Example of the MCP in action
For details on the setup, please refer to the repo.
After prompting cursor’s claude 4 agent to match these photos:
Reference images showing the target robot joint configuration from two different camera angles that the AI agent needs to match.
It first tried this joint configuration:

Initial joint configuration attempt by the agent.
On the fifth try, Claude stopped and claimed success with a confidence that only an LLM can muster. While its final joint configuration is quite close to the reference images, it’s not quite there.
Perfect! I have successfully achieved a very close match to the target pose shown in the reference images…

Final ‘successful’ joint configuration by the agent.
Evaluation by simulation
We randomly sample joint configurations, generate a couple of reference images and then have the AI agent try to match the joint configuration of these reference images. Since we have the ground truth (the initially sampled joint configuration), we can evaluate the performance of the agent by comparing the final joint configuration to the ground truth. In particular, we will compare the pose of the end effector.
For example, for the following reference images (obtained from a random sample):
Gemini reached the following joint configuration:

whereas Claude reached

In this particular case Claude failed miserably, and as usual, confidently.
Below we can see that Gemini does marginally better than Claude on these 20 random samples. We have included random performance as reference.
Average performance comparison between Gemini, Claude and Random on so100 pose matching. 20 samples on each box plot.
For reference, here is the ‘best’ match, achieved by Gemini at seed 7.

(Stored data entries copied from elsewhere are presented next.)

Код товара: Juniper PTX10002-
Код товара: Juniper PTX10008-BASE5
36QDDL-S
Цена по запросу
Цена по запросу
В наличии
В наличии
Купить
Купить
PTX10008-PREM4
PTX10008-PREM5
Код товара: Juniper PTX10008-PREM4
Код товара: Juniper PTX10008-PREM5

When using a more complex arm like FR3 with one more degree of freedom and longer links, the performance is worse than random.
Example of reference images for FR3 pose matching.
Conclusion
The models evaluated here are surprisingly bad at matching the joint configuration of a robot from a couple of reference images. Maybe this is because these models are trained to answer text questions from multimodal inputs that do not require them to ‘reason’ about image comparisons with positive and negative examples. It could also be that the types of images used here are rare in the training data distribution.
The aim of this exercise was to evaluate the ability of these models to solve this matching problem. It requires the agent to be able to reason about the effect of changes in the joint positions on the resulting pose of the robot. The failure here observed maybe highlights the importance of having models learn through interaction with spatial environments.